● **Brano del documento**
------------

Proprio questo singolare atto di nascita, assieme all’invenzione a lui tradizionalmente attribuita del Vino, elisir di Dioniso e sangue di Cristo insieme, aveva portato i più scaltriti interpreti del Neoplatonismo rinascimentale, ancora di gran voga in Italia ed in Francia, come Marsilio Ficino e Pico della Mirandola, a cristianizzarne definitivamente figura ed attributi, vedendo nell’ebbrezza propiziata dalla sua bevanda una metafora di quella “Ubriachezza Spirituale” di cui già i Padri della Chiesa avevano parlato nei loro commenti al Cantico dei Cantici.

------------

● **Dati forniti**
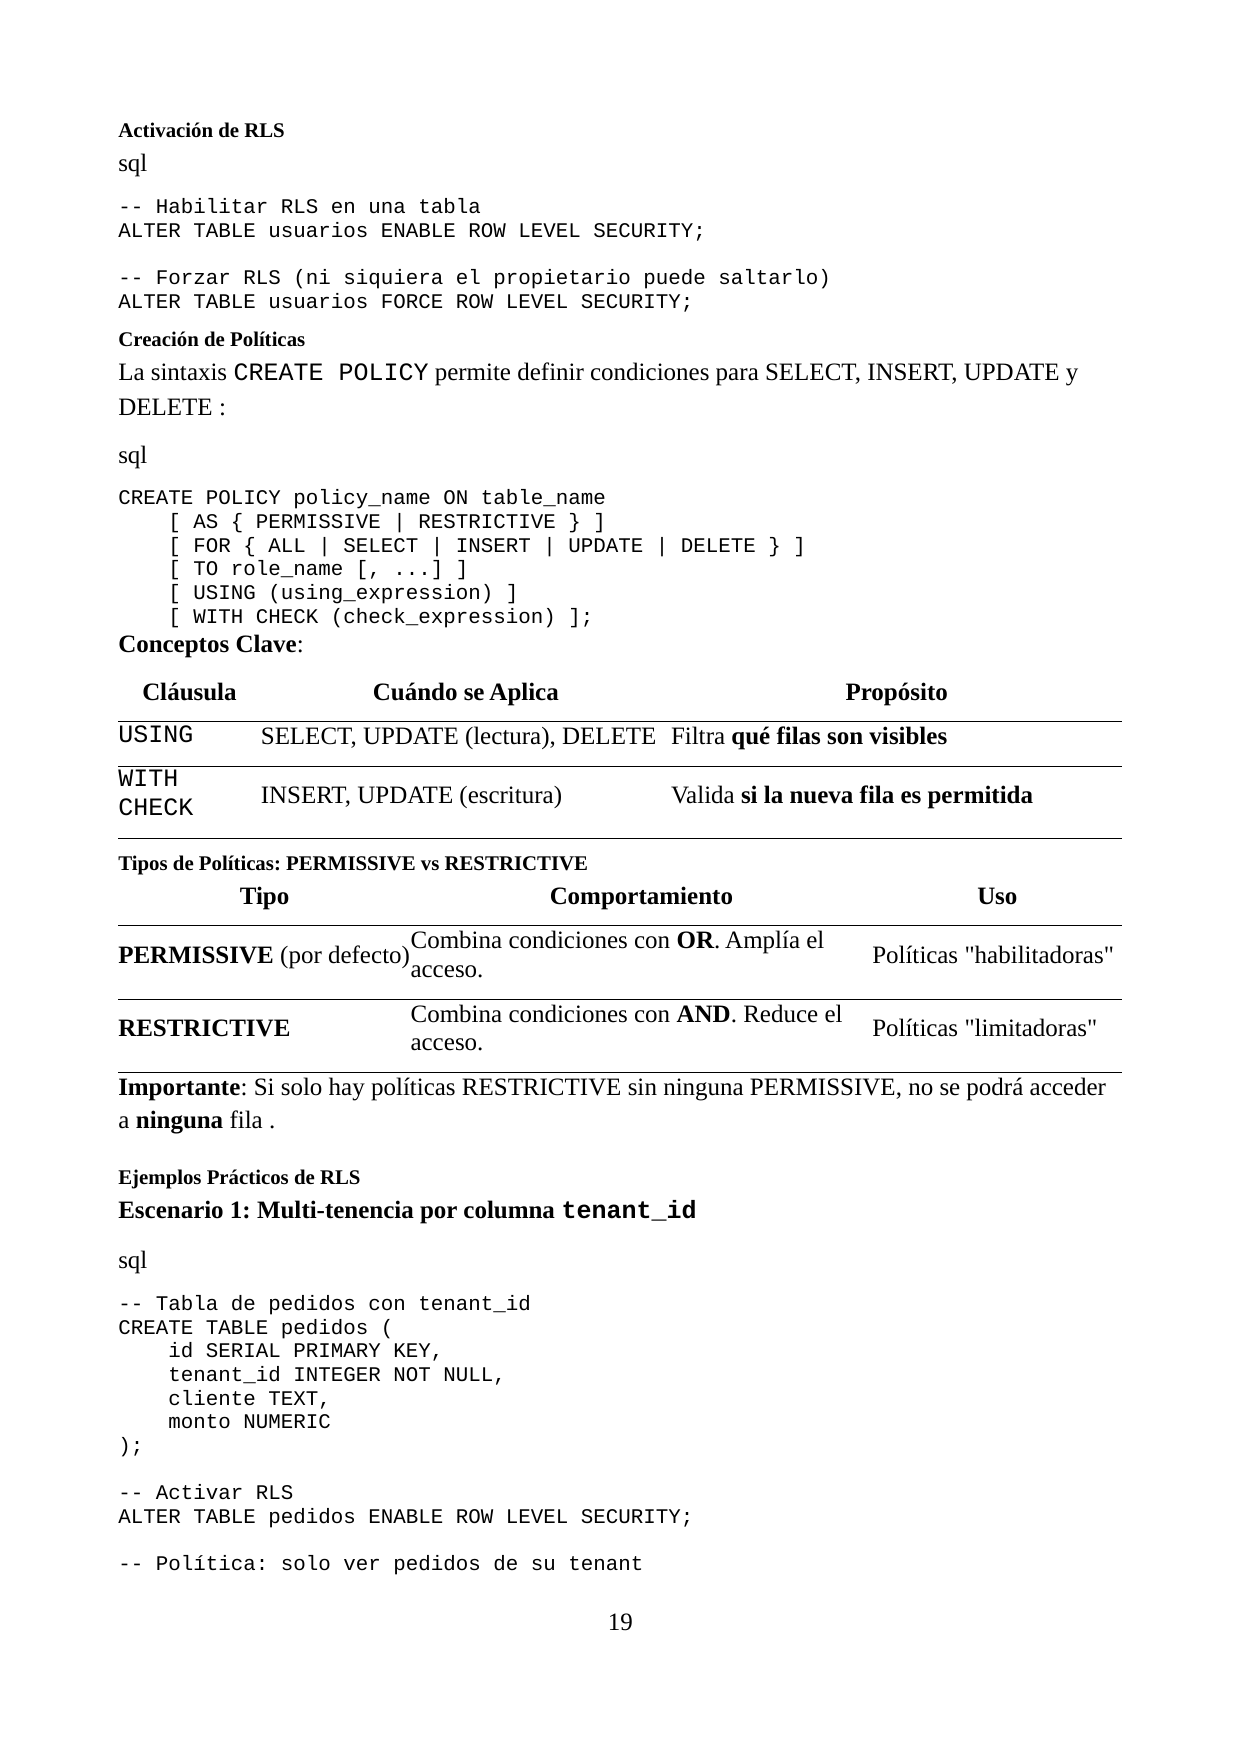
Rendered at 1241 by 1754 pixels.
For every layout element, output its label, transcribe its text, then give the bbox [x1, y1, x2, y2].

table_header Cuándo se Aplica [261, 677, 671, 721]
subtitle Tipos de Políticas: PERMISSIVE vs RESTRICTIVE [118, 851, 1122, 875]
text -- Política: solo ver pedidos de su tenant [118, 1553, 1122, 1577]
text sql [118, 148, 1122, 177]
table_header Propósito [671, 677, 1122, 721]
text cliente TEXT, [118, 1388, 1122, 1411]
table_cell Combina condiciones con OR. Amplía el acceso. [410, 926, 872, 999]
table_header Tipo [118, 881, 410, 925]
subtitle Activación de RLS [118, 118, 1122, 142]
text [ WITH CHECK (check_expression) ]; [118, 606, 1122, 629]
table_cell RESTRICTIVE [118, 1000, 410, 1072]
text monto NUMERIC [118, 1411, 1122, 1435]
text [ TO role_name [, ...] ] [118, 558, 1122, 582]
text tenant_id INTEGER NOT NULL, [118, 1364, 1122, 1388]
table_cell SELECT, UPDATE (lectura), DELETE [261, 722, 671, 766]
text -- Tabla de pedidos con tenant_id [118, 1293, 1122, 1317]
text Importante: Si solo hay políticas RESTRICTIVE sin ninguna PERMISSIVE, no se podrá acceder a ninguna fila . [118, 1073, 1122, 1134]
text sql [118, 440, 1122, 468]
table_header Uso [872, 881, 1122, 925]
table_cell INSERT, UPDATE (escritura) [261, 767, 671, 838]
table_cell WITH CHECK [118, 767, 261, 838]
text ALTER TABLE usuarios ENABLE ROW LEVEL SECURITY; [118, 220, 1122, 243]
table_cell PERMISSIVE (por defecto) [118, 926, 410, 999]
text Escenario 1: Multi-tenencia por columna tenant_id [118, 1195, 1122, 1226]
text ALTER TABLE usuarios FORCE ROW LEVEL SECURITY; [118, 291, 1122, 314]
table_header Cláusula [118, 677, 261, 721]
table_cell Valida si la nueva fila es permitida [671, 767, 1122, 838]
text ); [118, 1435, 1122, 1458]
text [ FOR { ALL | SELECT | INSERT | UPDATE | DELETE } ] [118, 535, 1122, 558]
text id SERIAL PRIMARY KEY, [118, 1340, 1122, 1364]
table_cell Políticas "habilitadoras" [872, 926, 1122, 999]
table_cell Filtra qué filas son visibles [671, 722, 1122, 766]
text CREATE POLICY policy_name ON table_name [118, 487, 1122, 511]
subtitle Ejemplos Prácticos de RLS [118, 1165, 1122, 1189]
text Conceptos Clave: [118, 629, 1122, 658]
table_cell Políticas "limitadoras" [872, 1000, 1122, 1072]
text CREATE TABLE pedidos ( [118, 1317, 1122, 1340]
text -- Activar RLS [118, 1482, 1122, 1506]
subtitle Creación de Políticas [118, 327, 1122, 351]
table_header Comportamiento [410, 881, 872, 925]
table_cell USING [118, 722, 261, 766]
text -- Habilitar RLS en una tabla [118, 196, 1122, 220]
text [ USING (using_expression) ] [118, 582, 1122, 606]
text [ AS { PERMISSIVE | RESTRICTIVE } ] [118, 511, 1122, 535]
table_cell Combina condiciones con AND. Reduce el acceso. [410, 1000, 872, 1072]
text -- Forzar RLS (ni siquiera el propietario puede saltarlo) [118, 267, 1122, 291]
text ALTER TABLE pedidos ENABLE ROW LEVEL SECURITY; [118, 1506, 1122, 1529]
text La sintaxis CREATE POLICY permite definir condiciones para SELECT, INSERT, UPDATE y DELETE : [118, 357, 1122, 421]
text sql [118, 1245, 1122, 1274]
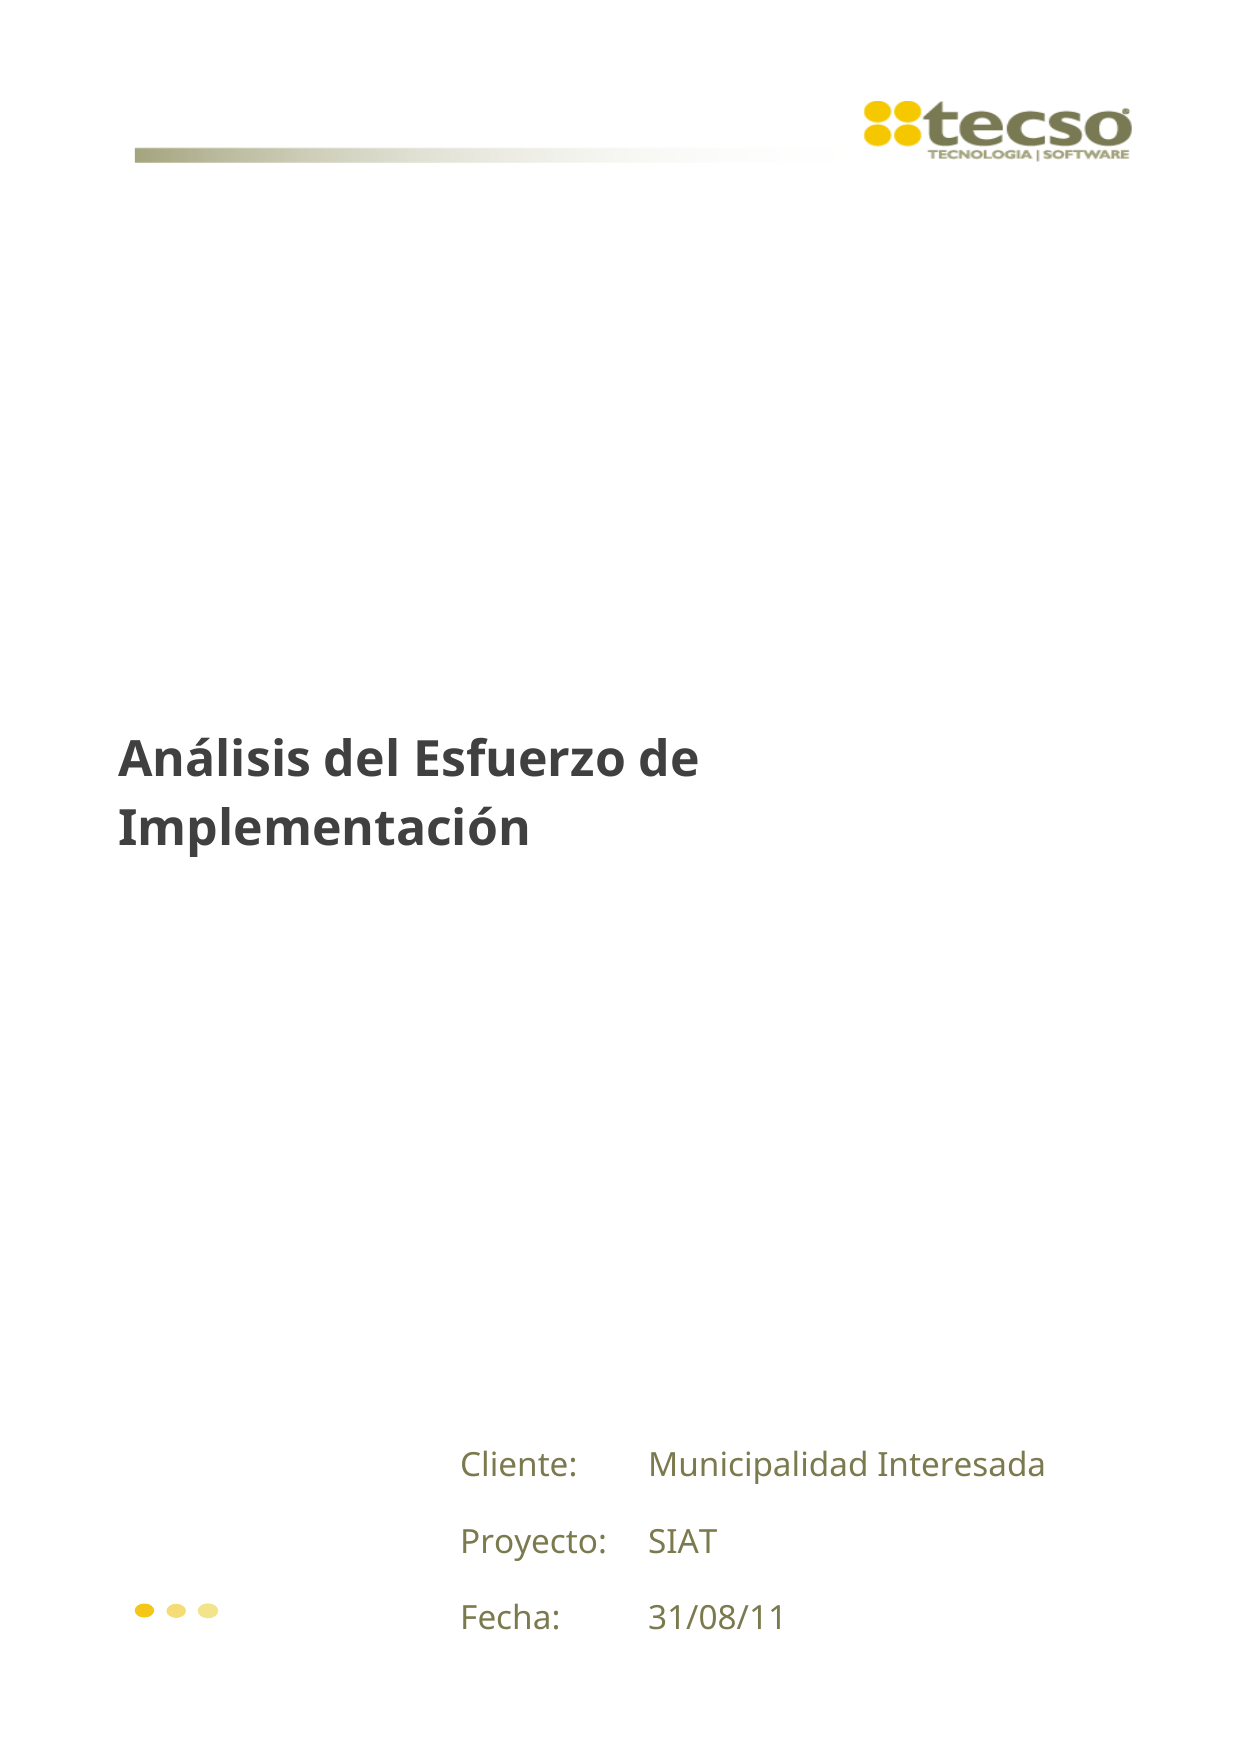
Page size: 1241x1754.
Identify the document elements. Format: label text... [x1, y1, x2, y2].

table_cell [449, 1345, 637, 1422]
table_cell SIAT [637, 1499, 1133, 1575]
table_cell [411, 1575, 449, 1640]
table_cell [107, 1499, 411, 1575]
table_cell [411, 1345, 449, 1422]
table_cell [637, 1345, 1133, 1422]
table_cell Fecha: [449, 1575, 637, 1640]
picture [134, 101, 1132, 163]
table_cell [411, 1422, 449, 1499]
table_cell Proyecto: [449, 1499, 637, 1575]
table_cell Municipalidad Interesada [637, 1422, 1133, 1499]
table_cell [107, 1345, 411, 1422]
table_cell [107, 1575, 411, 1640]
table_header Análisis del Esfuerzo de Implementación [107, 231, 1133, 1345]
table_cell 31/08/11 [637, 1575, 1133, 1640]
table_cell [107, 1422, 411, 1499]
table_cell [411, 1499, 449, 1575]
table_cell Cliente: [449, 1422, 637, 1499]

------------

● **Esercizi**
• A. Estrai dal brano del documento tutto ciò che va da "Proprio questo singolare" giù fino a "Cantico dei Cantici.".
• B. Secondo il brano del documento, in quali scritti i Padri della Chiesa avevano già parlato dell'“Ubriachezza Spirituale”?

● **Soluzioni complete**
• A.
Proprio questo singolare atto di nascita, assieme all’invenzione a lui tradizionalmente attribuita del Vino, elisir di Dioniso e sangue di Cristo insieme, aveva portato i più scaltriti interpreti del Neoplatonismo rinascimentale, ancora di gran voga in Italia ed in Francia, come Marsilio Ficino e Pico della Mirandola, a cristianizzarne definitivamente figura ed attributi, vedendo nell’ebbrezza propiziata dalla sua bevanda una metafora di quella “Ubriachezza Spirituale” di cui già i Padri della Chiesa avevano parlato nei loro commenti al Cantico dei Cantici.

• B. Nei loro commenti al Cantico dei Cantici.